The advance of integrated circuit (IC) technology toward faster, higher density integrated devices frequently focuses on decreasing device feature size. In the case of integrated Field Effect Transistors (FETs) such as Insulated Gate FETs (IGFETs), device shrinkage often favors shallow source and drain junctions. For p-type substrate source and drain regions, boron atoms are a common acceptor dopant. Unfortunately, the implantation of elemental boron (B11.sup.+) ions is generally unsuitable for the formation of shallow source and drain junctions.
In one attempt to solve this problem, boron difluoride (BF.sub.2.sup.+) ions are implanted into the substrate to deliver the boron atom dopant. The relative higher atomic mass of BF.sub.2.sup.+ ions results in a shallower junction penetration compared to B11.sup.+ ions implanted at the same implantation energy level. U.S. Pat. Nos. 5,393,676 to Anjum et al. and 5,225,357 to Ho are cited at representative examples of this approach.

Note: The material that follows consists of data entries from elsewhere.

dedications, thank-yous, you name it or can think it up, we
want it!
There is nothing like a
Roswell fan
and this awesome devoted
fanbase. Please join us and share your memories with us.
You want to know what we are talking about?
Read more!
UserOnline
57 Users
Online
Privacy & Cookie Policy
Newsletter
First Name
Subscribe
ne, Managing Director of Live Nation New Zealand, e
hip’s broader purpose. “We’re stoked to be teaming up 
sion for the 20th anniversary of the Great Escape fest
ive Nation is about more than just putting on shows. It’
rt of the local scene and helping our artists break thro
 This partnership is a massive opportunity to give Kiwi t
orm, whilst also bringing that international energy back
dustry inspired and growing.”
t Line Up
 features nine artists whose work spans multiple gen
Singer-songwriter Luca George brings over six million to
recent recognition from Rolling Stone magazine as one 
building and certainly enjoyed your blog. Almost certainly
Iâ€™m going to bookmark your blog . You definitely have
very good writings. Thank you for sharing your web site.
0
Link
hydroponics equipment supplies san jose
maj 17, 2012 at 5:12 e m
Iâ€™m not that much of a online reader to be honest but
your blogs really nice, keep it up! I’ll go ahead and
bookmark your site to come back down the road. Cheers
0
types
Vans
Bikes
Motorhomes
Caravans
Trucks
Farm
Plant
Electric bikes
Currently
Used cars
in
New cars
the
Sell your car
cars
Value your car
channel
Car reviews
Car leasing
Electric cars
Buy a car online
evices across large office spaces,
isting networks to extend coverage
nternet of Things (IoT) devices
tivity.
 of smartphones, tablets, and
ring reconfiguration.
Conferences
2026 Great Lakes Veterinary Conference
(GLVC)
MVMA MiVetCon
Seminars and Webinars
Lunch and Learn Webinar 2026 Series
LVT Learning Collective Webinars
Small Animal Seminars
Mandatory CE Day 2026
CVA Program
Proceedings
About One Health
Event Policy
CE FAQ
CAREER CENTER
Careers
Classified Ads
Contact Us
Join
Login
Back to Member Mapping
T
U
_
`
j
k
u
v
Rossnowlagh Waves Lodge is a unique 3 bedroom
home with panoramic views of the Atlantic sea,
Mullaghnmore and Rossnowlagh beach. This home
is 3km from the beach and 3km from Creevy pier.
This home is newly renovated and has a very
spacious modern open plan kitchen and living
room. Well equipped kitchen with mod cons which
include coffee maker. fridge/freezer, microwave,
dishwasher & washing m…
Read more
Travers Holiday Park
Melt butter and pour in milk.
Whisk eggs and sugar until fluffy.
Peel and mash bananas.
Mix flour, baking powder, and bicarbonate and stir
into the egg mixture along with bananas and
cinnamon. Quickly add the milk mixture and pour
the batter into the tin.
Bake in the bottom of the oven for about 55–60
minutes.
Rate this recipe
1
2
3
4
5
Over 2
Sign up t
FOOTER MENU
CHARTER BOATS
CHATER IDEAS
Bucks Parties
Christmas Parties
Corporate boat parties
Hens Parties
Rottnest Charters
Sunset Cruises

One difficulty with this approach is that fluorine (F) atoms in a polysilicon gate structure enhance boron (B) atom migration through the gate oxide to the substrate below, which tends to cause unwanted threshold voltage shifts in the corresponding FET device. This fluorine-induced migration problem typically results when atoms of the BF.sub.2 implanted in the gate polysilicon begin to diffuse due to subsequent thermal processing. To avoid this difficulty, the gate structure may be selectively masked to prevent penetration by the BF.sub.2.sup.+ ion implant species; however, this additional masking operation is generally undesirable and may prove difficult to reliably perform for gate structures having features scaled in the deep submicron regime. Thus, there is a need for a method to implant substrate source and drain regions with BF.sub.2.sup.+ ions that prevents fluorine-induced migration of boron atoms through the gate oxide.
The present invention meets this need and provides other significant advantages and benefits.